**Brief**
The finished copy must match the records exactly, except that it contains no pictures.

Document layout detection data
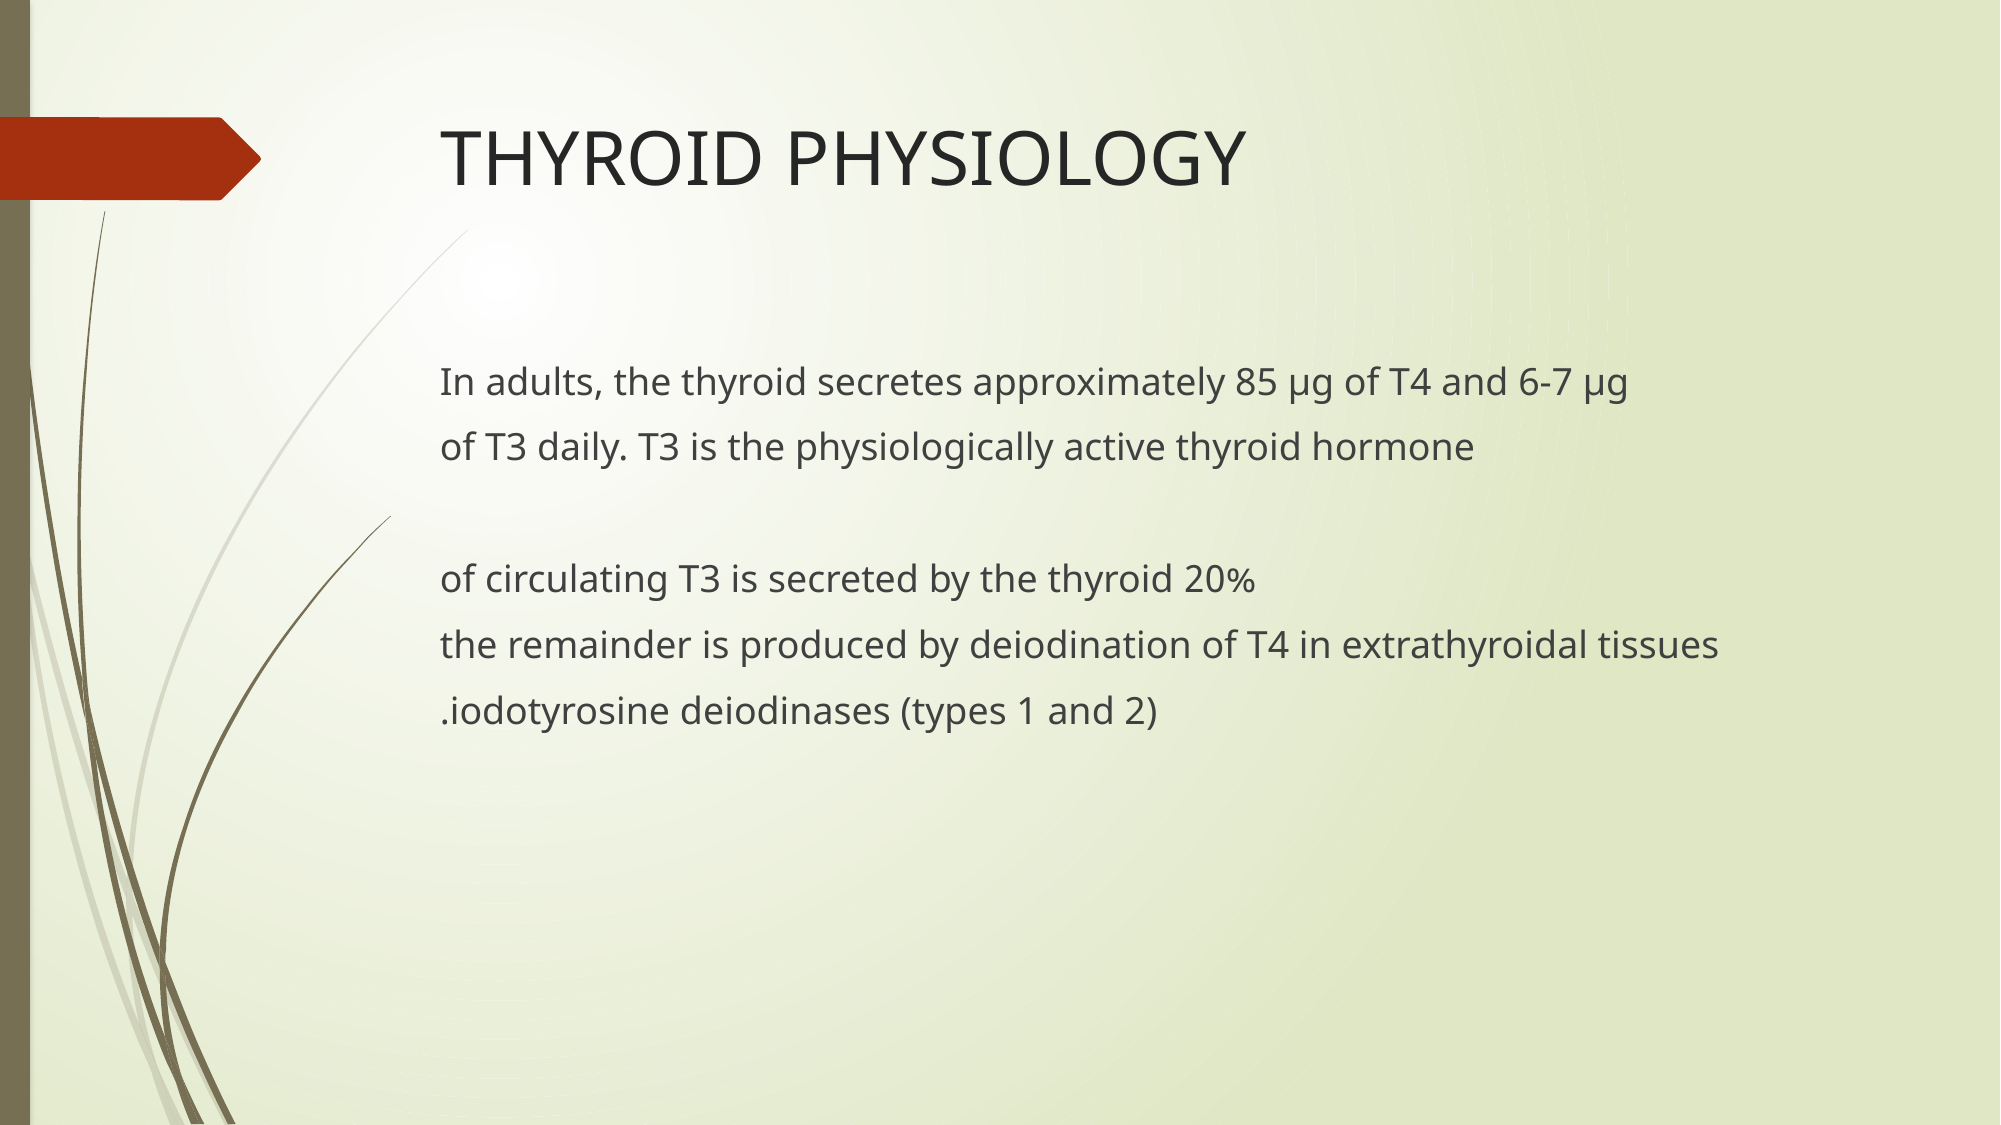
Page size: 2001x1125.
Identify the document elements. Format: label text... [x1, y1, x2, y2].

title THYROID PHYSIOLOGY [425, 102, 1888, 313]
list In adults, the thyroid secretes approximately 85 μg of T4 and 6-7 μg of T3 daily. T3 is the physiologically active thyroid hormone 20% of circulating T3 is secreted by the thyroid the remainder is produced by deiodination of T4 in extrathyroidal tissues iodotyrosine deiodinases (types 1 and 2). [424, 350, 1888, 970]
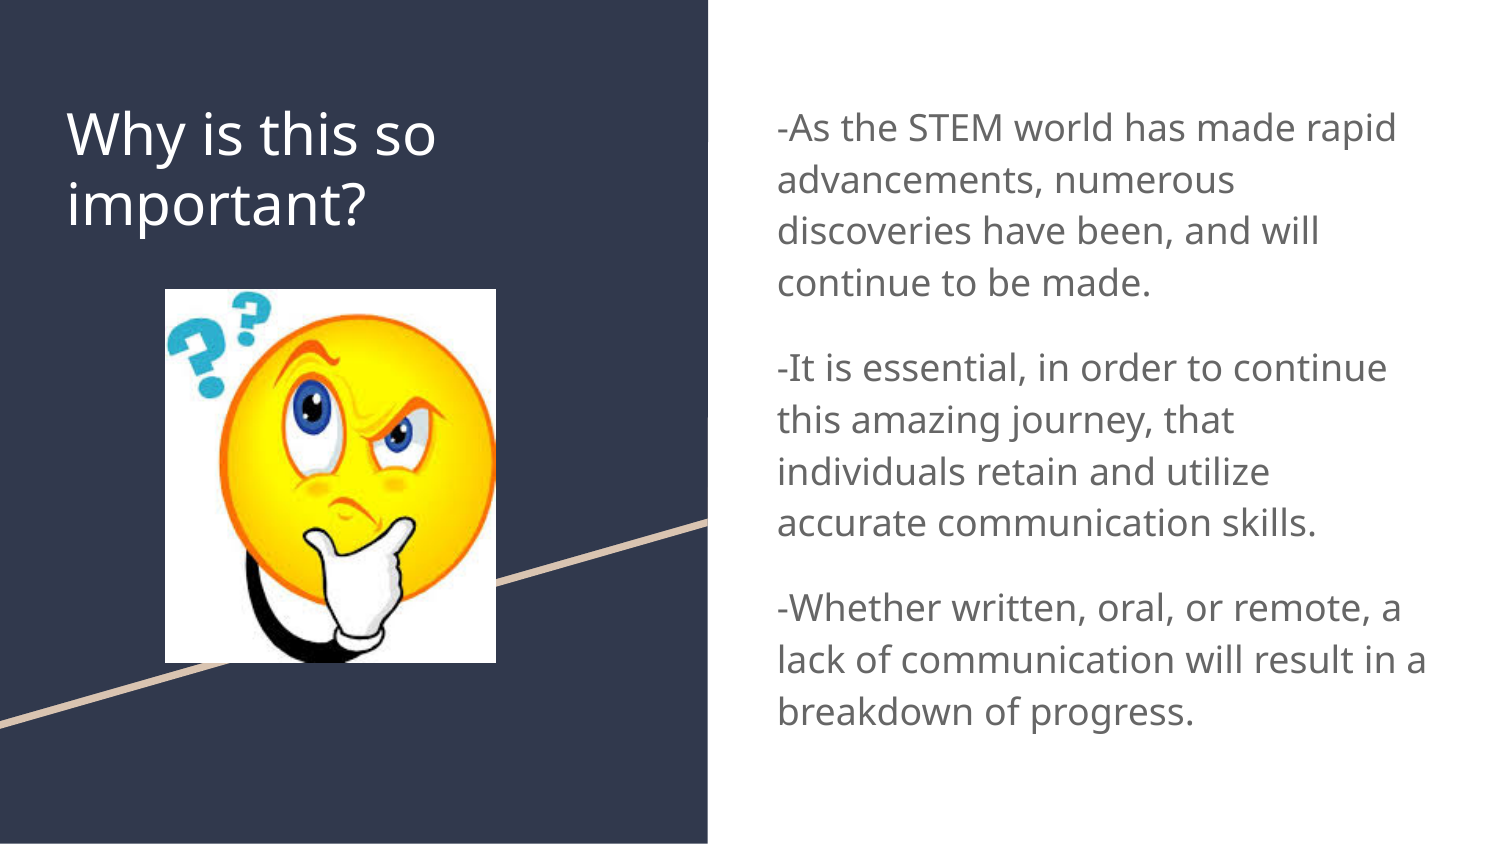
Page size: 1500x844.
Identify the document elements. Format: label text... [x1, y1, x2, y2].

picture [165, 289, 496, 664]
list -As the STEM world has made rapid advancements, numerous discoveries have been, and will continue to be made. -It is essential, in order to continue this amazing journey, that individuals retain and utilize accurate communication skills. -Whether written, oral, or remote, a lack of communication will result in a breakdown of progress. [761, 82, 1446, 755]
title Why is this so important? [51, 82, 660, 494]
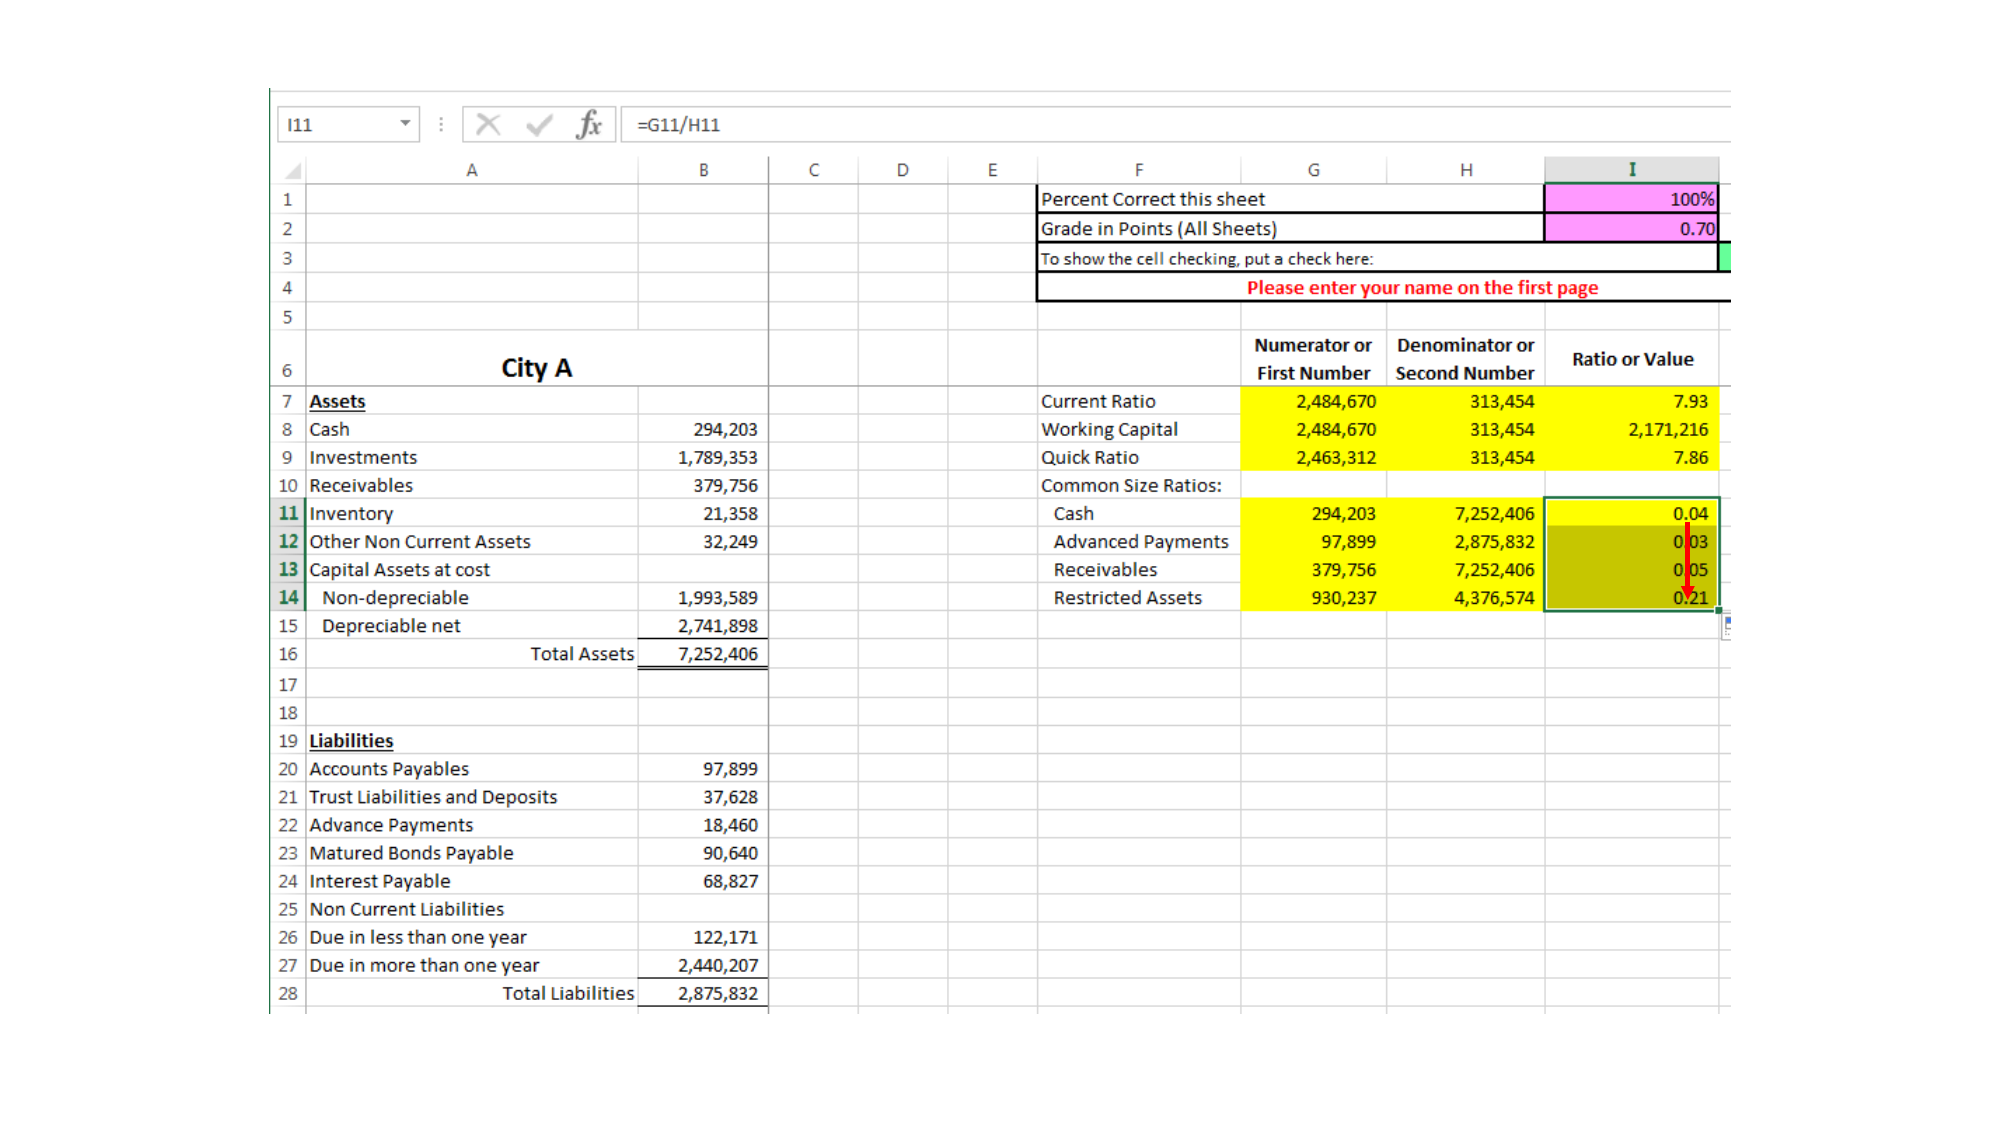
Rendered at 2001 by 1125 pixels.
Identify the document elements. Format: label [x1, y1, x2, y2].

**Exercise answer**
Page size: 2001x1125.
Identify the document elements. Format: label text... [x1, y1, x2, y2].

title THYROID PHYSIOLOGY [425, 102, 1888, 313]
list In adults, the thyroid secretes approximately 85 μg of T4 and 6-7 μg of T3 daily. T3 is the physiologically active thyroid hormone 20% of circulating T3 is secreted by the thyroid the remainder is produced by deiodination of T4 in extrathyroidal tissues iodotyrosine deiodinases (types 1 and 2). [424, 350, 1888, 970]
Page size: 1500x844.
Identify the document elements. Format: label text... [x1, y1, x2, y2].

picture [165, 289, 496, 664]
list -As the STEM world has made rapid advancements, numerous discoveries have been, and will continue to be made. -It is essential, in order to continue this amazing journey, that individuals retain and utilize accurate communication skills. -Whether written, oral, or remote, a lack of communication will result in a breakdown of progress. [761, 82, 1446, 755]
title Why is this so important? [51, 82, 660, 494]
Rendered at 2001 by 1125 pixels.
Identify the document elements. Format: label [x1, y1, x2, y2].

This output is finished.